Mittwoch 12. Oktober 2016 // 19:00 Uhr // Auditorium des Kunstmuseum Bonn
Freier Eintritt

 

Referentin
Dr. Irene Noy  – freie Kunsthistorikerin, Autorin, Kuratorin (London)

 

Genau vor hundert Jahren, 1916, hat Marcel Duchamp sein Objekt With Hidden Noise geschaffen. Die Arbeit, die ein rasselndes Geräusch macht, wird als Vorläufer, der uns heute als Klangkunst oder Sound Art bekannten Kunst-Gattung gesehen. Dieser relativ junge Bereich der Kunst begründet sich auf Geräuschexperimente der Futuristen, Performances der Dadaisten und Aktionen des Fluxus. Doch was ist Sound Art eigentlich? Kunstexperten sind sich nicht einig, wie Sound Art zu definieren ist. Die einen sagen, es sei eine Erweiterung der Musik. Die anderen sagen, Sound Art entfalte erst das Potential verschiedener Bereiche der Video-Kunst, Performance, Bildhauerei und sogar der Malerei.
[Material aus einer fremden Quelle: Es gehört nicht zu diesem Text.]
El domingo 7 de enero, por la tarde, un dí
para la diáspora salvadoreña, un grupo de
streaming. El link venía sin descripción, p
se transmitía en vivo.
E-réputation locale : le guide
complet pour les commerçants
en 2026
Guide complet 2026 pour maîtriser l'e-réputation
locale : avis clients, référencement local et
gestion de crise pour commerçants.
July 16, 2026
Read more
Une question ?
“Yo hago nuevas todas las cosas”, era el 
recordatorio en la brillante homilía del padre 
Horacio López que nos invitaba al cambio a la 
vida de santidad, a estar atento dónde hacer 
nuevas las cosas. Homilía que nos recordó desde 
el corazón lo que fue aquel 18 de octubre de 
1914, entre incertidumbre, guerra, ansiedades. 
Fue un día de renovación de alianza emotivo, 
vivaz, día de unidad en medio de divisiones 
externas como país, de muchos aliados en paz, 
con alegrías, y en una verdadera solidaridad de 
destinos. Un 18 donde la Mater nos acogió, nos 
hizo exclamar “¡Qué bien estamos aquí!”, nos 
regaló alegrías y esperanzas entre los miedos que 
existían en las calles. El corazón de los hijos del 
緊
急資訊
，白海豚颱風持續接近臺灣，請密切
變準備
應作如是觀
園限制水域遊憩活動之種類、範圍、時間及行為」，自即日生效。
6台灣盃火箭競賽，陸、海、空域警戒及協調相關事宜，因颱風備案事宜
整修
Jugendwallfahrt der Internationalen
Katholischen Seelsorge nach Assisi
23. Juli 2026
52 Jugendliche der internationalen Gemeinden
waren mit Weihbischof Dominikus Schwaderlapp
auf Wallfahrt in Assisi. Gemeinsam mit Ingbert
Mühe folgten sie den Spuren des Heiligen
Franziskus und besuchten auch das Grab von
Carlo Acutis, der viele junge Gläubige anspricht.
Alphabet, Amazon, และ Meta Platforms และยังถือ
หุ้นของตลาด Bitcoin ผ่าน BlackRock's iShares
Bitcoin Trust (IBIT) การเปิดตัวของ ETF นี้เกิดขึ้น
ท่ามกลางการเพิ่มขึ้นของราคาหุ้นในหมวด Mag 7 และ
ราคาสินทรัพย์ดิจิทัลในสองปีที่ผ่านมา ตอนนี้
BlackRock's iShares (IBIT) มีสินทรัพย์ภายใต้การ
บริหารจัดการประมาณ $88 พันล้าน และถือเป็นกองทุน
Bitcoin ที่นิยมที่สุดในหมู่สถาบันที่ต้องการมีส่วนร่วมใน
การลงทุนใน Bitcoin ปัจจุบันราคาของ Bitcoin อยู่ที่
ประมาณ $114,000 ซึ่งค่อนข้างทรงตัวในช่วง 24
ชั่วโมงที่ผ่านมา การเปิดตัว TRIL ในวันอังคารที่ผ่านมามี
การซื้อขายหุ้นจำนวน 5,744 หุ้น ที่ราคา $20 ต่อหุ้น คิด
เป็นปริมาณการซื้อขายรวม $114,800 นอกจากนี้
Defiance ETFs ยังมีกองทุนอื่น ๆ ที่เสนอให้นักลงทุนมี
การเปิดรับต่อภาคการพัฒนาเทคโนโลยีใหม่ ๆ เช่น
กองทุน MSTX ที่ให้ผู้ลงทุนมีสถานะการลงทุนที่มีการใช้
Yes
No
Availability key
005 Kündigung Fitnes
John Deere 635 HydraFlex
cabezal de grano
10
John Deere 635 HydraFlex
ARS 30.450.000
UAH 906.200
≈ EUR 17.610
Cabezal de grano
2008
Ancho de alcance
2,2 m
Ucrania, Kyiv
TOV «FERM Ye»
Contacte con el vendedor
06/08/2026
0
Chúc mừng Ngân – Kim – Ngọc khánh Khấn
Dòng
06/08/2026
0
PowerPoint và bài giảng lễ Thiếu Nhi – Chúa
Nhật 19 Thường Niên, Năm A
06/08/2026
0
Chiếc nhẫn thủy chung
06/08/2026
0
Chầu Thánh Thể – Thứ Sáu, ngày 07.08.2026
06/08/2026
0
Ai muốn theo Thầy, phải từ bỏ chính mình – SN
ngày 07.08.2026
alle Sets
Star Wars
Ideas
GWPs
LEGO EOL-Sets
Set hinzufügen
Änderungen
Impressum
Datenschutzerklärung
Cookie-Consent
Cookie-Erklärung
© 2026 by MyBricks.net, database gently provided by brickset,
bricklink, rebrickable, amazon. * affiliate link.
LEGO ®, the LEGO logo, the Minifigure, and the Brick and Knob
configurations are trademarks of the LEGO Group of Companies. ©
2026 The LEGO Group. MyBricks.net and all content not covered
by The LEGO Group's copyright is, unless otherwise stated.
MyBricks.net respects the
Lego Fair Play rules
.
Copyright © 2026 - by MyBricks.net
Denn Sound Art besitze die Fähigkeit, die Bildende Kunst nicht nur sichtbar, sondern auch hörbar zu machen.

 

Die Kunsthistorikerin Dr. Irene Noy wird in ihrem klang- und bildreichen Vortrag aufzeigen, was die Möglichkeit eines erweiterten Hörens und Sehen durch die Sound Art für uns bedeutet. Wie veränderte sich unsere Wahrnehmung der Umgebung, der Geschichte und letztendlich der Kunst jenseits des Sichtbaren durch Sound Art? Dr. Noy, die über Sound Art in London promovierte, wird wichtige Meilensteine anhand der Entwicklung der Sound Art von den 1960er bis 1980er Jahren in West-Deutschland beschreiben und darüber hinaus wichtige Erkenntnisse über die Geschlechterrollen vorstellen.

 

Bild 1: A view of a performance by the musician Manos Tsangaris at the Wandelhalle in Cologne, 1985 with Monika von Wedel’s Lyra (“Lyre,” 1984) and Doppelharpe (“Double Harp,” 1985). © Monika von Wedel Archive.

Bild 2: Christina Kubisch, Weekend, 1974. Performer, part of a Western concert flute (side-blown) and a gas mask. © Archive Christina Kubisch.